[Dataset entries]
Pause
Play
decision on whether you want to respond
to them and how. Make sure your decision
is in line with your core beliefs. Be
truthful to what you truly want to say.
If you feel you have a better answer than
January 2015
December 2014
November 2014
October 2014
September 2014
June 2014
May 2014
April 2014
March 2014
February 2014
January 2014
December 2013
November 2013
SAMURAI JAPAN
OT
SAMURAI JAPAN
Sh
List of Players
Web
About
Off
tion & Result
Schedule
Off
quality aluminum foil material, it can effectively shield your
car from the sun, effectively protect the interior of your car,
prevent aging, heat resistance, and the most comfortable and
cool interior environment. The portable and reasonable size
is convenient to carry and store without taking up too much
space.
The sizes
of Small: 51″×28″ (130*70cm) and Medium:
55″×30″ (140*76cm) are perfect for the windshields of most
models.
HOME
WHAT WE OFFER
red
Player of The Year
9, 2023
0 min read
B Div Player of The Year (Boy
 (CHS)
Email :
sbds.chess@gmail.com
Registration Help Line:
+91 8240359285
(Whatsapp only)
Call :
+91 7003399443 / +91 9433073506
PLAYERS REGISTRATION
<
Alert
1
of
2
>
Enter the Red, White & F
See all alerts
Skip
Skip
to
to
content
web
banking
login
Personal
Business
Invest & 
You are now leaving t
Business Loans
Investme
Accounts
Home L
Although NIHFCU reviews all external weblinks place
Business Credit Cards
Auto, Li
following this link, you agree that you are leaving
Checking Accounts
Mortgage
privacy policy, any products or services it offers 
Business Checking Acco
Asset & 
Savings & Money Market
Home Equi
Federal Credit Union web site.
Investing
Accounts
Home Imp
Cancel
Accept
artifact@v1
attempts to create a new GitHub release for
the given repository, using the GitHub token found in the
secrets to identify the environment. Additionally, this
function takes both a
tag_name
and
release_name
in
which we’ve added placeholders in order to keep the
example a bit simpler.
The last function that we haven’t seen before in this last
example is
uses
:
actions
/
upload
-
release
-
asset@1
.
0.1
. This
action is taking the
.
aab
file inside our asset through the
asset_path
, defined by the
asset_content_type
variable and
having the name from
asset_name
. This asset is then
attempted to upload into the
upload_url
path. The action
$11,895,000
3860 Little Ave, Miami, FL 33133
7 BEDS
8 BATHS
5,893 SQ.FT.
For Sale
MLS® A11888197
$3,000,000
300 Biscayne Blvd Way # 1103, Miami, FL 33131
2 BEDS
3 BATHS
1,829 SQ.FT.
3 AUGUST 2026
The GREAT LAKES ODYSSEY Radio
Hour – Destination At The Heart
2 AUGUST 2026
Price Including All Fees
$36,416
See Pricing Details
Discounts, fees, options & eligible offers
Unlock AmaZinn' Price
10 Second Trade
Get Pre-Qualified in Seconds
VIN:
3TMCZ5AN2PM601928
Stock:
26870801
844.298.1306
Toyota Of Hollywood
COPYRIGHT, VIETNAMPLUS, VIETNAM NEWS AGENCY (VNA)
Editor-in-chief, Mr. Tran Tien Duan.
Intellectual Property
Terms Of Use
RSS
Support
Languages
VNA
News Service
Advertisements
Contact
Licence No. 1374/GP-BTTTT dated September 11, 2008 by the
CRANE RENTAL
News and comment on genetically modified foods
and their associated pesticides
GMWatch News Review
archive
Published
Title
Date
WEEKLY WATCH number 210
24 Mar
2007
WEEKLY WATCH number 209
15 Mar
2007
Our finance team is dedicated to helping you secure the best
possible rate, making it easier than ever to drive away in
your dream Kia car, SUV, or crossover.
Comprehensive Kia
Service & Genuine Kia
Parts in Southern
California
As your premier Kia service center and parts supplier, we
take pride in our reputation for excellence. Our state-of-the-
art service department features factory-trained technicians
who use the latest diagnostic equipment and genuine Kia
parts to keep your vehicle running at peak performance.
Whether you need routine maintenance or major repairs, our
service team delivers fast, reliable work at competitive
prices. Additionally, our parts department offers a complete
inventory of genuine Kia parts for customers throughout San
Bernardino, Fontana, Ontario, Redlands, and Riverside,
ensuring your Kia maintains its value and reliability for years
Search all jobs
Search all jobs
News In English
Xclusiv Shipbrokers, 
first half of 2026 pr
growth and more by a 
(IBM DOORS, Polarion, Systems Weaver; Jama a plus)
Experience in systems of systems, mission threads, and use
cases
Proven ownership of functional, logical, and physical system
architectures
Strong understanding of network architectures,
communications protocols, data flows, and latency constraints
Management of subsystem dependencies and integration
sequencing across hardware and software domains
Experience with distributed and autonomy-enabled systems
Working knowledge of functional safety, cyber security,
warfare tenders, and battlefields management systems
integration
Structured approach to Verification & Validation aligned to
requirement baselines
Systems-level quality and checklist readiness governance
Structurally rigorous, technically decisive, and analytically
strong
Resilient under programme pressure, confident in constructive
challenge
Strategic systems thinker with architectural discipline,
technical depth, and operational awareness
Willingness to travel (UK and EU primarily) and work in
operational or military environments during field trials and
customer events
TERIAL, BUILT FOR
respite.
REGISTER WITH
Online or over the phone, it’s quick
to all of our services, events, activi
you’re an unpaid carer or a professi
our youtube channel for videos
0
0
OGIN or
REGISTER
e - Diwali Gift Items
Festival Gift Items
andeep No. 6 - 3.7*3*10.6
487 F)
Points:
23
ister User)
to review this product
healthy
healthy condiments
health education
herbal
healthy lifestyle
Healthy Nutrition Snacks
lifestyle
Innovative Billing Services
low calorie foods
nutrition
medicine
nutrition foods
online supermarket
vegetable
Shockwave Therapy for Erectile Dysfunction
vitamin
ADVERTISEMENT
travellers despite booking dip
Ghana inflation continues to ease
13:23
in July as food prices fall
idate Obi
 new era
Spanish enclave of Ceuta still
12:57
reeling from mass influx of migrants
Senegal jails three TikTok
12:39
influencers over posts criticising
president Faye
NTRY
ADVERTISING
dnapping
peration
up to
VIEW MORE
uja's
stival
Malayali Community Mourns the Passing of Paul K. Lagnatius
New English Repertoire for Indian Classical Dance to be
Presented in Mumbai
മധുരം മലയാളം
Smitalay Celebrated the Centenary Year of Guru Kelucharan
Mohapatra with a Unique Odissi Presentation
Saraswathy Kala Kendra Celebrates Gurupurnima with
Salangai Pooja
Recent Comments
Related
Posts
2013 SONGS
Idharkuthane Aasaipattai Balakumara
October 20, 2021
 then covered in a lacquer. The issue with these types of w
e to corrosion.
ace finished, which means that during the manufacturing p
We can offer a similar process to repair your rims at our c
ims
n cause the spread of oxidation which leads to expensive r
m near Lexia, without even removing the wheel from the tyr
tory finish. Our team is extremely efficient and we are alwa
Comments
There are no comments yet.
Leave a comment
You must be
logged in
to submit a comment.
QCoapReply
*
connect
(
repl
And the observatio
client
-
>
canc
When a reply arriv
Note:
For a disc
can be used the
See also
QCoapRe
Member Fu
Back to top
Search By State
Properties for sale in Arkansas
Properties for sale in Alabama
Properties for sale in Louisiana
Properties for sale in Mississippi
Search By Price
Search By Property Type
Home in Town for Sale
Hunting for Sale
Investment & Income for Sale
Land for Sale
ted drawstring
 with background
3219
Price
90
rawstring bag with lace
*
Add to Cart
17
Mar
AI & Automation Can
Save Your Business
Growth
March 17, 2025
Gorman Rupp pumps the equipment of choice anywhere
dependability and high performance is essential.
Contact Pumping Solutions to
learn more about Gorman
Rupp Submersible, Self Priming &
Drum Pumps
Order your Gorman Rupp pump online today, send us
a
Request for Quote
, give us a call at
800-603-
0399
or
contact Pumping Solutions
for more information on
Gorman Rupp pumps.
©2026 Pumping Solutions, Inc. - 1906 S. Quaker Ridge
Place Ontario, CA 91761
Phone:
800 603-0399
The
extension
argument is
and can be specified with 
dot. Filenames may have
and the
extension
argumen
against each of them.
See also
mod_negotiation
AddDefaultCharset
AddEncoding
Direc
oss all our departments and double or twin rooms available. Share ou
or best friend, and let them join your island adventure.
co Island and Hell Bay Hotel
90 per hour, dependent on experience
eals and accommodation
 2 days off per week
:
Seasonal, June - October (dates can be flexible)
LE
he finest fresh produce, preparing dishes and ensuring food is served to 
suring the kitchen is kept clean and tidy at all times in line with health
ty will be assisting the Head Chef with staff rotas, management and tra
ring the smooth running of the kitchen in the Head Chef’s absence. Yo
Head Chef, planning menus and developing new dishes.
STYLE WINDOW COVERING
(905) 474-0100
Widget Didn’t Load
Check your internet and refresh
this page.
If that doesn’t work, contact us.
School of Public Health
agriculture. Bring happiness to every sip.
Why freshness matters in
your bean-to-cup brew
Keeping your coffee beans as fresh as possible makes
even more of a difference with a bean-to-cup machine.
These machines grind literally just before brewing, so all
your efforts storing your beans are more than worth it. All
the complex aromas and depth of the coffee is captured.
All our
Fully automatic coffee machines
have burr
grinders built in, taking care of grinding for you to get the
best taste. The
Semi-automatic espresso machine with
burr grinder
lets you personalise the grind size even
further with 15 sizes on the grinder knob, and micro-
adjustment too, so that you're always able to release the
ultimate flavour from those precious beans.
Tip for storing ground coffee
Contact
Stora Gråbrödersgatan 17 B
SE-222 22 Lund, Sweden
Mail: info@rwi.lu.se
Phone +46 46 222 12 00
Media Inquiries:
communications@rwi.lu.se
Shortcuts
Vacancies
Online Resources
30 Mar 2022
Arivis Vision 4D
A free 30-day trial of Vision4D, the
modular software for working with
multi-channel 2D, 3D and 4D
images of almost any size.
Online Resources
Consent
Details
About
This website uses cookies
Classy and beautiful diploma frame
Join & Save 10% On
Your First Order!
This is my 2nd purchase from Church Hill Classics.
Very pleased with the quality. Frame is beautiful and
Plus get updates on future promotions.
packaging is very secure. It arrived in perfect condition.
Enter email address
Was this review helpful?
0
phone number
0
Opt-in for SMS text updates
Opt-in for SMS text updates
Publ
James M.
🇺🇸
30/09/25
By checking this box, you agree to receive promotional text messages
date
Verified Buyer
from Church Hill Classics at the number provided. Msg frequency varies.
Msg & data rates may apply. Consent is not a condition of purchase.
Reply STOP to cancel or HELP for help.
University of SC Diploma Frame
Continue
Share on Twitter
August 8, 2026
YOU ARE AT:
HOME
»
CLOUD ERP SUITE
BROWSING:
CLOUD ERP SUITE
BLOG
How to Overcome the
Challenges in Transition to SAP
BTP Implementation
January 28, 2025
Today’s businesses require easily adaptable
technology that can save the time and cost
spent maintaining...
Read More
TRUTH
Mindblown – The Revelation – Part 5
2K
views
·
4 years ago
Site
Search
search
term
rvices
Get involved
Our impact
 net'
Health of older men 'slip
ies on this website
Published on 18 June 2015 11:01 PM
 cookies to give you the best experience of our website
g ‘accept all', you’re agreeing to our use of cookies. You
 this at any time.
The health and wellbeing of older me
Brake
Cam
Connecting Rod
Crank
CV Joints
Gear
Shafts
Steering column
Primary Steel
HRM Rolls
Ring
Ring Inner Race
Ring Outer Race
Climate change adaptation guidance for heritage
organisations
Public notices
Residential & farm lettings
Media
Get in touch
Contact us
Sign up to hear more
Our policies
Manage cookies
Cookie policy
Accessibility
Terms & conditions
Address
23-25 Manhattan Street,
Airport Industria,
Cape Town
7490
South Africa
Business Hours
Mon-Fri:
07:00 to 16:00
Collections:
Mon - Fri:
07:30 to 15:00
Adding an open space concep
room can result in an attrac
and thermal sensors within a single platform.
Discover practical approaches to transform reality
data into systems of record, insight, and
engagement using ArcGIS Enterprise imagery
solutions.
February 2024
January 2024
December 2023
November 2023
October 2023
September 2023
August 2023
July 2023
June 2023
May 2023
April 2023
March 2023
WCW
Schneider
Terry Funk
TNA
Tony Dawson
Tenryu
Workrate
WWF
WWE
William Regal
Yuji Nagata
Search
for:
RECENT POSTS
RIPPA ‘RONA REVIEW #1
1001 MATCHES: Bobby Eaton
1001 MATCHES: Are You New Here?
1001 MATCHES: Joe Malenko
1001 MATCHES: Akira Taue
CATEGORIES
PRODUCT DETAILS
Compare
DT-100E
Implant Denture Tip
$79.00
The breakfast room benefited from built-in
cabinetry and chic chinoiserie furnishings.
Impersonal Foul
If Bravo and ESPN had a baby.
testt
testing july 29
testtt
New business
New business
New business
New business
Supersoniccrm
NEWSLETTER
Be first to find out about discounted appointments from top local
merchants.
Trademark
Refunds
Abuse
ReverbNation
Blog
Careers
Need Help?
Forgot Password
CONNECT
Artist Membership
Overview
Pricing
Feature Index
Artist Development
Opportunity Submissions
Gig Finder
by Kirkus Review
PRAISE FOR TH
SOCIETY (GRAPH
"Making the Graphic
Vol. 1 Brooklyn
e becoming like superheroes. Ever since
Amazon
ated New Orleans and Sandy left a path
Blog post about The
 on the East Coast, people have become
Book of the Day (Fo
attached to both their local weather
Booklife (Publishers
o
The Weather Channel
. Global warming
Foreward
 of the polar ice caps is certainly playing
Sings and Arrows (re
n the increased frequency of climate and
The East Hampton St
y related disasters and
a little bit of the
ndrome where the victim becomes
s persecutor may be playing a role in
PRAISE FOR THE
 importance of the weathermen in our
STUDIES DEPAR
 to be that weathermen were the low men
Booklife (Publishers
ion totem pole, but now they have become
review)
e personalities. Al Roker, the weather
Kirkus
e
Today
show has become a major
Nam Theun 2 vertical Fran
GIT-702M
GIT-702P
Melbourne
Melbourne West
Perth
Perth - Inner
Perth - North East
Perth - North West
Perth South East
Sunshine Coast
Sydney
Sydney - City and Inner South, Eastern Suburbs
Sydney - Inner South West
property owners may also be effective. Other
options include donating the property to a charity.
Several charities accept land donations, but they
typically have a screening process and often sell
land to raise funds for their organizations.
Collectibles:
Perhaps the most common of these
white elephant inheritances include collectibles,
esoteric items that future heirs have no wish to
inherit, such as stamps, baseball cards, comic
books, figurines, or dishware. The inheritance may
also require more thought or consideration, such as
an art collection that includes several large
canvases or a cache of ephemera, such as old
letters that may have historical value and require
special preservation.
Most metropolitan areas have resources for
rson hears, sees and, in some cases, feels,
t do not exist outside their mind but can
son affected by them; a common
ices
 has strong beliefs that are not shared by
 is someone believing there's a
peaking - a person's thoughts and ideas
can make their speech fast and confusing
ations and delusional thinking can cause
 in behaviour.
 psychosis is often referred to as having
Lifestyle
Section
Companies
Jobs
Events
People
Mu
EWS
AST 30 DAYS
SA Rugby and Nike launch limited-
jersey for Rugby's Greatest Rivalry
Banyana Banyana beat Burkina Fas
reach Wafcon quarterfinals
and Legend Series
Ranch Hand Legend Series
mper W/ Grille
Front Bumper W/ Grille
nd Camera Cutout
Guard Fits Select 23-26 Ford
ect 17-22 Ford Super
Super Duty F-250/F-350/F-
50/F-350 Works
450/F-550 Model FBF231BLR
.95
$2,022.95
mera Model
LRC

PROBLEM TO SOLVE =
Find every line of the data above that holds the word "purchase", then state how many there are and nothing else.

WRITTEN RESPONSE =
2